McDonald’s se ha unido a una de las tendencias del momento y ha creado una experiencia inmersiva que mezcla el sabor de Corea con los códigos de entretenimiento asiático para lanzar su hamburguesa más crujiente. La marca de restauración ha presentado McCrispy Korean BBQ, una hamburguesa diseñada para llevar el sabor de Corea directamente a casa de los consumidores.

"Amor a primer Crunch", el primer K-Drama de McDonald's

Para McDonald’s, un producto tan dramáticamente crujiente como la McCrispy Korean BBQ se merecía su propio K-Drama.

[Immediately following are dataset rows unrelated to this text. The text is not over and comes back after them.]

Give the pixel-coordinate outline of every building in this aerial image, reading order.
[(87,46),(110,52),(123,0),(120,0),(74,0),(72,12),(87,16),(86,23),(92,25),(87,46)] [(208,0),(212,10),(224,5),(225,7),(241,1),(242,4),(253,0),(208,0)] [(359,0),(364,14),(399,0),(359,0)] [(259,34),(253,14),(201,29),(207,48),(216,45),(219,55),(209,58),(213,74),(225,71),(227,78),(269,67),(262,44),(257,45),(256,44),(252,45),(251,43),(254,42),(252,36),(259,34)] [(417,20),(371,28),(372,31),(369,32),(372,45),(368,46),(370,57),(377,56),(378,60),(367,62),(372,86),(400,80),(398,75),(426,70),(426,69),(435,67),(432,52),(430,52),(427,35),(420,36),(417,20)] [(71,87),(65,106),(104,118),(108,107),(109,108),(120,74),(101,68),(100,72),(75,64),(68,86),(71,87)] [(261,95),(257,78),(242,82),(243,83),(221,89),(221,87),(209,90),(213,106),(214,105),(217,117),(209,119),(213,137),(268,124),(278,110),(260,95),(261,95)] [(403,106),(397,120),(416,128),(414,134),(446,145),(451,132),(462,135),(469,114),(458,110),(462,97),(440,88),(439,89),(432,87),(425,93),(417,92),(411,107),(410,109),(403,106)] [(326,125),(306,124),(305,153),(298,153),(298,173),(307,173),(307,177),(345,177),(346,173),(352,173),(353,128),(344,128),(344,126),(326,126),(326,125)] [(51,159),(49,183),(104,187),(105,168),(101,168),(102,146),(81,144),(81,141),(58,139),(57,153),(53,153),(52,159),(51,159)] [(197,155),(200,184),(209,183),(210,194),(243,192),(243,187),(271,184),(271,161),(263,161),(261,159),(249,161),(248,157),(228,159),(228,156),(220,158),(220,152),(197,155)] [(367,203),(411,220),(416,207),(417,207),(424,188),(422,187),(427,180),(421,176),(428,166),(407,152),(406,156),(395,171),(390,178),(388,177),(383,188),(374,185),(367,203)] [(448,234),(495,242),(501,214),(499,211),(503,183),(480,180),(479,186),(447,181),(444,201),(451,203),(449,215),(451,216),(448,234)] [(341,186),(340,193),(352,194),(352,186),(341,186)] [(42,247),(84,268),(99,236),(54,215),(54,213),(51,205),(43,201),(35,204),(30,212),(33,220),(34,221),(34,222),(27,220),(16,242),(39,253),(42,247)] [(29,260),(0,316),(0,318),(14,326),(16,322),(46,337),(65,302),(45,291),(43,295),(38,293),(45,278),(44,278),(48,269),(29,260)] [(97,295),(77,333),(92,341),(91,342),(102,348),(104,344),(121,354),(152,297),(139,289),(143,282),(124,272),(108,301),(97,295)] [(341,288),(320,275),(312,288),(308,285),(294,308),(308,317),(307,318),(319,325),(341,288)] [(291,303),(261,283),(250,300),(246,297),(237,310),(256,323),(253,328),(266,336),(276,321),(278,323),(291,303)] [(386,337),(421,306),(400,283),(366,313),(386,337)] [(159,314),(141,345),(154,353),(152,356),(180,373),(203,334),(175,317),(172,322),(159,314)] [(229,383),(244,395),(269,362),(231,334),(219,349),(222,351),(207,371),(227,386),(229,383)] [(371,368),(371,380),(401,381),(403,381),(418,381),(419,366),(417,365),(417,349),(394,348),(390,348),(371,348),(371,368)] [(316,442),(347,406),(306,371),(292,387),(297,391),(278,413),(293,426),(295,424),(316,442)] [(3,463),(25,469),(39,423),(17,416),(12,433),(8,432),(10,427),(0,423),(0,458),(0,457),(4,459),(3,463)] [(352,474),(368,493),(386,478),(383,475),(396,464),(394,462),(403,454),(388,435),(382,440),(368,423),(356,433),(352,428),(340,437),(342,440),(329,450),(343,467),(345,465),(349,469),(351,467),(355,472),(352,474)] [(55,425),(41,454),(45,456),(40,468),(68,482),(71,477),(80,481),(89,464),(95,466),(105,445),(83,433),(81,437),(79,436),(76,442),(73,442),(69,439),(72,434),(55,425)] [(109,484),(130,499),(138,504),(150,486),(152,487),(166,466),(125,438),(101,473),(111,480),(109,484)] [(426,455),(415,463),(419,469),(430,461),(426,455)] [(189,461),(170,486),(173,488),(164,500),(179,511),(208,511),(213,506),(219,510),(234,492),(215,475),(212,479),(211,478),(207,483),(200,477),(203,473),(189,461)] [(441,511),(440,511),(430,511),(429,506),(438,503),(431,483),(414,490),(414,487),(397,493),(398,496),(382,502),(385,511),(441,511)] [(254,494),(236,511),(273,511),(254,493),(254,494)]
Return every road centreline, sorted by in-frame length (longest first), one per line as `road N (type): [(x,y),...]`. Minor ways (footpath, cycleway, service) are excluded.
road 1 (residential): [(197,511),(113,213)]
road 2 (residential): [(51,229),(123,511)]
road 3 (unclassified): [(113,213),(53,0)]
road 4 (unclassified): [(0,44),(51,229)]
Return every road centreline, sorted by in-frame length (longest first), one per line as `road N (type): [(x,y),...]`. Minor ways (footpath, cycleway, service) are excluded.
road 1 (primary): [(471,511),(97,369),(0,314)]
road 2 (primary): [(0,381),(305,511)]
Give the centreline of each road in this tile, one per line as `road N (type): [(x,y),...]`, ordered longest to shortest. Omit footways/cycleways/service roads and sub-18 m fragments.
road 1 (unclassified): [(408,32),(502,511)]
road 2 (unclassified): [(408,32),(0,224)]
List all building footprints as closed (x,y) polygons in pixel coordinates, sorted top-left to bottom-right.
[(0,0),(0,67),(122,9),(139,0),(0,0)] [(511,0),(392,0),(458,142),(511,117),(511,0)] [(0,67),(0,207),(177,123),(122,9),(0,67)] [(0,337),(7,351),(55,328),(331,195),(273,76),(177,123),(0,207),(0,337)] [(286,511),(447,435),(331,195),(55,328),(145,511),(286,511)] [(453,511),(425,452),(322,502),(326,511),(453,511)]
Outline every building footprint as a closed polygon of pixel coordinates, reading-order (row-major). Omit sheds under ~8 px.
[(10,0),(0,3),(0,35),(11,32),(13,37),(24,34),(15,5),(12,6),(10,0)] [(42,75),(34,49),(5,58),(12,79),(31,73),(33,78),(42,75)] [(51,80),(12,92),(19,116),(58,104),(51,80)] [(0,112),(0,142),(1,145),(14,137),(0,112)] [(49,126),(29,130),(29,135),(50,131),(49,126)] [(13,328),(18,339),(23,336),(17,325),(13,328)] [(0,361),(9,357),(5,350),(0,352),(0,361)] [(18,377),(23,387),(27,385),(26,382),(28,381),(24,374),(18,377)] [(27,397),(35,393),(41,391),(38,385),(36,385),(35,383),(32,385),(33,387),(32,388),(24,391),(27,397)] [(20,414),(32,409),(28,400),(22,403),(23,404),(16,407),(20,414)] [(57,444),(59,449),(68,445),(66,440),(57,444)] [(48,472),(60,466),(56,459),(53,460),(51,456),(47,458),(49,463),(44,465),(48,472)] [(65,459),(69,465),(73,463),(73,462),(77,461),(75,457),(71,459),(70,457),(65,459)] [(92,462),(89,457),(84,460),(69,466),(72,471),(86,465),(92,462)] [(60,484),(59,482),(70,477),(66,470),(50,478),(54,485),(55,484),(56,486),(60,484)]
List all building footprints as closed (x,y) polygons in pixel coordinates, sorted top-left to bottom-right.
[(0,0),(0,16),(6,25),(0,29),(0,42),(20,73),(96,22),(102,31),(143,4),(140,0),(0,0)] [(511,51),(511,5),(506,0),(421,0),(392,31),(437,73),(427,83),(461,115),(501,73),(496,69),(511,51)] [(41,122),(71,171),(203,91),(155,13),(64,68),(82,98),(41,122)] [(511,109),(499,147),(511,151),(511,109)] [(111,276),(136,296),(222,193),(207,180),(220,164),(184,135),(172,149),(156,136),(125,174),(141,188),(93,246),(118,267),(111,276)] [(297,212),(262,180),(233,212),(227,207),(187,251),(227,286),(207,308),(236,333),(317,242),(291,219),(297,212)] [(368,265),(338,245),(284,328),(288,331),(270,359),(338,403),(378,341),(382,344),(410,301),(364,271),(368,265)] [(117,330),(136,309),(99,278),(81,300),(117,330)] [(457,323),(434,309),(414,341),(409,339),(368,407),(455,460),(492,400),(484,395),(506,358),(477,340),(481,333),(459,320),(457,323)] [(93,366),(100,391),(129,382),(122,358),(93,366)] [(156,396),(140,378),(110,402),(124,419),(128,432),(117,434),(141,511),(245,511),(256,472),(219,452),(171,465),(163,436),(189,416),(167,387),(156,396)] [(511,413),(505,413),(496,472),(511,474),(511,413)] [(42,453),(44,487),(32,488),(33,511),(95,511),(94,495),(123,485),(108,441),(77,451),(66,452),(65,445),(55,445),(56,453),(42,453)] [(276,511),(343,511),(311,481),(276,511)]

Con el objetivo de conectar con la cultura coreana de forma genuina, la compañía ha decidido formar parte de ella creando su propia serie titulada “Amor a primer Crunch”.

En este K-Drama producido por la marca, el sonido del primer mordisco, el ya icónico "crunch", es el elemento que dispara la trama, homenajeando la estética y narrativa de las series coreanas. Con este enfoque, McDonald’s refuerza su posicionamiento, cuando el consumidor piensa en el pollo más crujiente y de mayor calidad, la elección clara es McDonald’s.

“Sabemos que el crujiente es el factor determinante para el amante del pollo y es ahí donde queremos posicionarnos como marca. Con 'Amor a primer Crunch', el crujido de McCrispy deja de ser un atributo para convertirse en el protagonista absoluto. En McDonald’s innovamos para conectar con la cultura y los intereses de nuestros clientes, ofreciendo experiencias que van mucho más allá de una hamburguesa”, explica Álvaro Miguel, director de marketing McDonald’s España.

De la campaña al puro entretenimiento

La campaña no termina en la pantalla; es una evolución de la publicidad tradicional. Al convertir cada "escena de amor coreana" en un Korean Crunch Ad, McDonald’s logra que el contenido deje de percibirse como un anuncio para transformarse en puro entretenimiento. El crujido de la McCrispy Korean BBQ no es solo un atributo, es el protagonista de la trama.

McDonald’s ha llevado la experiencia directamente al consumidor dándole voz para que sea él quien cree sus propias historias; a través de redes sociales y la App MyMcDonald’s, la marca ha activado una iniciativa donde los usuarios comparten sus relatos reales, convirtiendo sus vivencias en auténticos guiones de K-Drama.

"Esta forma de escuchar a la comunidad no solo demuestra que McDonald’s sabe innovar, sino que convierte su App en el lugar donde todo sucede. Aquí no entras solo por los cupones; entras para sumergirte en un universo cultural que engancha. Al final, el éxito no es solo vender hamburguesas, sino conectar de verdad con la gente a través del humor, la cultura pop y las tendencias que nos mueven a todos", explican en la nota de prensa enviada a los medios.